In today’s hi-tech age of planned brand obsolescence, yesterday’s glamorous gadgets often become little more that junk today. Over time, we often end up with a lot of junk without even realizing it.
Just as we accumulate physical junk unknowingly, we also accumulate mental junk unknowingly. Such junk usually comprises sensually titillating impressions drawn from outer perceptions. The Bhagavad-gita (15.09) indicates that the mind is the reservoir where inputs from the various senses are stored.
However, instead of recognizing such impressions to be junk, the mind often treasures them. It takes our consciousness back to them again and again. Thus, it fuels sensual desires within us and impels us towards indulgences that often work against our best interests. By studying the Gita, we start understanding that such impressions are junk.
Of course, mental junk is not as easy to dispose as physical junk. Physical trash can just be swept out, but mental trash needs a more sophisticated strategy: not sweeping out, but crowding out. Consciousness by its very nature has to be conscious. So, we can’t just become unconscious of something, even if it is undesirable – we need to absorb our consciousness in something else so that we become oblivious to the undesirable thing. The best object for absorption is Krishna. He is all-attractive and all-pure, so Krishna-thoughts bring satisfaction and purification.

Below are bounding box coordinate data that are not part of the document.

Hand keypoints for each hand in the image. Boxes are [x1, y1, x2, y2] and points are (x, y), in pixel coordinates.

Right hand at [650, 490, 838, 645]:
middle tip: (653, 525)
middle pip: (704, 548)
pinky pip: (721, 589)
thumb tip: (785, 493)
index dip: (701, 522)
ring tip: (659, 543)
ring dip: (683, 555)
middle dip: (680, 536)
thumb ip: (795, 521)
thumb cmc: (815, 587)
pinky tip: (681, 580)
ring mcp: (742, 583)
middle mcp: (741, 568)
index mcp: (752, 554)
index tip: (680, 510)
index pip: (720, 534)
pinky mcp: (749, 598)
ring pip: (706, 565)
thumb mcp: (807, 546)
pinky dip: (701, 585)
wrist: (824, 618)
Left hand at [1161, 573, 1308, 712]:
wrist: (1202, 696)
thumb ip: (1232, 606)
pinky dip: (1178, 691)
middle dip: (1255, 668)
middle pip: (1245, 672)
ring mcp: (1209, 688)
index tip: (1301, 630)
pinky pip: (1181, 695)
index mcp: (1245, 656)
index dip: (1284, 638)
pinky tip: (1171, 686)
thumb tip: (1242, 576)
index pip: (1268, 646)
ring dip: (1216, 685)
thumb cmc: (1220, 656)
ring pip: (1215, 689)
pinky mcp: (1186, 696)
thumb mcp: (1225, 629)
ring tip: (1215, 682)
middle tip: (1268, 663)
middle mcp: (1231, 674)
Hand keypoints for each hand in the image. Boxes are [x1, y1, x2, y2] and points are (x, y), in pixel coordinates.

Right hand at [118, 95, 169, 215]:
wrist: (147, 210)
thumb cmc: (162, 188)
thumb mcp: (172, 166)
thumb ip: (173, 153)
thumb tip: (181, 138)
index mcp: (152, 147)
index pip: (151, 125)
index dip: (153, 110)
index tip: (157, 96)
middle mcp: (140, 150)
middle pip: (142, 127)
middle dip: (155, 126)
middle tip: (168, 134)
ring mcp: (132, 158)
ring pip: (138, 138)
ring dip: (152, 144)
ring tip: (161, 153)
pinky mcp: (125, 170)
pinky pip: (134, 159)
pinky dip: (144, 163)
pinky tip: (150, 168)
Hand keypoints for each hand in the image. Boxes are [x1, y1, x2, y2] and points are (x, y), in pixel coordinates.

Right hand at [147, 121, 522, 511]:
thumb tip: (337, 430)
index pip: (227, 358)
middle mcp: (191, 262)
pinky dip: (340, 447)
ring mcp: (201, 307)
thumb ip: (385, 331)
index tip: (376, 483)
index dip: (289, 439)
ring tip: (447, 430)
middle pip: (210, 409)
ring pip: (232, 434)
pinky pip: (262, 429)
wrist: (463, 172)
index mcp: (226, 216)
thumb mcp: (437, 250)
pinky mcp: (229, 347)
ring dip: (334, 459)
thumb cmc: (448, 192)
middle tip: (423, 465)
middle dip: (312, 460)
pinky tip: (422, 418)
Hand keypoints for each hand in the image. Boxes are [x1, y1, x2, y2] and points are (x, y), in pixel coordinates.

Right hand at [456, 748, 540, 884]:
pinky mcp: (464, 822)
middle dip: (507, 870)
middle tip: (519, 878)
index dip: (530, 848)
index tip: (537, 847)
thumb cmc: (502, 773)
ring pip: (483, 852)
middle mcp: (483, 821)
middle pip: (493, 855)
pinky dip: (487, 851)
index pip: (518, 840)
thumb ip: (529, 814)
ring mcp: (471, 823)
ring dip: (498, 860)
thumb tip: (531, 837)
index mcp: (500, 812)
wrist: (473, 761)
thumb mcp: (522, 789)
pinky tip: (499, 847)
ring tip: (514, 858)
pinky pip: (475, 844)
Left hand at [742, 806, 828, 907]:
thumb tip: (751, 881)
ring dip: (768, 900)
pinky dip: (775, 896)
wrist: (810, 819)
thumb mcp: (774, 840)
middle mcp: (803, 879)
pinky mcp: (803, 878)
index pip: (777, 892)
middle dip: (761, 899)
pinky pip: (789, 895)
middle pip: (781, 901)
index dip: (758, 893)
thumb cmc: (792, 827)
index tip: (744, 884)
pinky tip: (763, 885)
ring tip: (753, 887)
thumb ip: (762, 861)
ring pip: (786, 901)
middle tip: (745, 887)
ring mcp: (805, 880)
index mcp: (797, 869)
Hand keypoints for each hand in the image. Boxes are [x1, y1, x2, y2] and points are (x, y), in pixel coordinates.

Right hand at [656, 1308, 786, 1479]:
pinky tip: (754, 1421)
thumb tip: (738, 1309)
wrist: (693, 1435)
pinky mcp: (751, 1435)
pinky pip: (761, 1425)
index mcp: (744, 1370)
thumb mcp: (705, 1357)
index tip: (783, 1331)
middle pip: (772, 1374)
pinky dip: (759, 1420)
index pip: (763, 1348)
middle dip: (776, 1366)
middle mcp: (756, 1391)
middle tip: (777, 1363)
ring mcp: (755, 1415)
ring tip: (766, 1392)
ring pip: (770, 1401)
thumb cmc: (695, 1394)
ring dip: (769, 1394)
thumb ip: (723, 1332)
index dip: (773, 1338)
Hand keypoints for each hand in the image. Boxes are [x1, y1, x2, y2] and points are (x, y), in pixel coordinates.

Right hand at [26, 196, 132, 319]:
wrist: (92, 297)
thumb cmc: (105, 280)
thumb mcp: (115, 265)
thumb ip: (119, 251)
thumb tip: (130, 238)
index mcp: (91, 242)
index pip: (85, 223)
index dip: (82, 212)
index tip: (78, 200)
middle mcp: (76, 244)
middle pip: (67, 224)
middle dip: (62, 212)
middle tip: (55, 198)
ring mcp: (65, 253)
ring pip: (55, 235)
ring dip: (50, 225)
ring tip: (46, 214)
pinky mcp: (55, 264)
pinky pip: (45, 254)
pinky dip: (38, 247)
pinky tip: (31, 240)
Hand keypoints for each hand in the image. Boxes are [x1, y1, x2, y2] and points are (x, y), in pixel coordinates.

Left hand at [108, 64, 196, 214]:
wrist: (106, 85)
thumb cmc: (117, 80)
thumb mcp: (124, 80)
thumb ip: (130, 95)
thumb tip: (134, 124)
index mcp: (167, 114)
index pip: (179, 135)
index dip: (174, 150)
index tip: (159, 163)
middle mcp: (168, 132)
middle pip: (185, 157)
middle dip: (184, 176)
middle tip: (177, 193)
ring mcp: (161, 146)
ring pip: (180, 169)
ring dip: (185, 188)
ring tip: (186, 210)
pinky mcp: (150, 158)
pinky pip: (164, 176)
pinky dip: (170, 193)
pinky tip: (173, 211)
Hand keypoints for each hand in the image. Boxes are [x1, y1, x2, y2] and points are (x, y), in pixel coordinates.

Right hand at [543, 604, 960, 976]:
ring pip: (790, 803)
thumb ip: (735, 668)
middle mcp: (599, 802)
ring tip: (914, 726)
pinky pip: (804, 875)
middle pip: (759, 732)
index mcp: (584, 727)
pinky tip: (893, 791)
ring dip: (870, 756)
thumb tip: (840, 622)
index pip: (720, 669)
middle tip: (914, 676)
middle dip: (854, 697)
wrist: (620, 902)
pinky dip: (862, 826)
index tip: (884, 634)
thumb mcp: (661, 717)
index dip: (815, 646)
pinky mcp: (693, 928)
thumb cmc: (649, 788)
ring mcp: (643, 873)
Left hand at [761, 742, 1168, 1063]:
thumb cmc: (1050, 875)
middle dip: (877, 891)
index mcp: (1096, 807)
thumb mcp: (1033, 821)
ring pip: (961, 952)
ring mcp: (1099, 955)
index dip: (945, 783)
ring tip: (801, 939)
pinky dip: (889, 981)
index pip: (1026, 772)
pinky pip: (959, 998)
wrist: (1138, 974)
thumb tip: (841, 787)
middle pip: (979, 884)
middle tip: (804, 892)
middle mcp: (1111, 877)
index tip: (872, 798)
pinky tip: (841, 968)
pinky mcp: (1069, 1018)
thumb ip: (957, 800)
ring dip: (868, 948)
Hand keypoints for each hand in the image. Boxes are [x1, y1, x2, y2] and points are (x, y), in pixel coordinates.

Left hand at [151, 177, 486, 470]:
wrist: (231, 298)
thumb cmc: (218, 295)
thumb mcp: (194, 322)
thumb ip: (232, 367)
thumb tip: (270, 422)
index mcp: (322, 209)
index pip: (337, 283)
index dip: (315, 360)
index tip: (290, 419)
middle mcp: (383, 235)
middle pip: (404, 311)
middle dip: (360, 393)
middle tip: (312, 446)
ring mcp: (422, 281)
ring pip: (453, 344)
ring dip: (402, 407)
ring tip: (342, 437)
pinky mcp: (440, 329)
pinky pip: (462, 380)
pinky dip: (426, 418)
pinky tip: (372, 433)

Initially, because our mind is attached to the mental junk, we need to junk the junk intellectually. That is, we need to use our intelligence to recognize which inner impressions comprise junk and redirect our thoughts away from them towards higher things.
Thankfully, when we cleanse ourselves consistently by practicing bhakti diligently, the mind becomes purified. Over time, it starts junking the mental junk of its own volition. When our mind thus accepts the impure to be impure, our spiritual life becomes secure.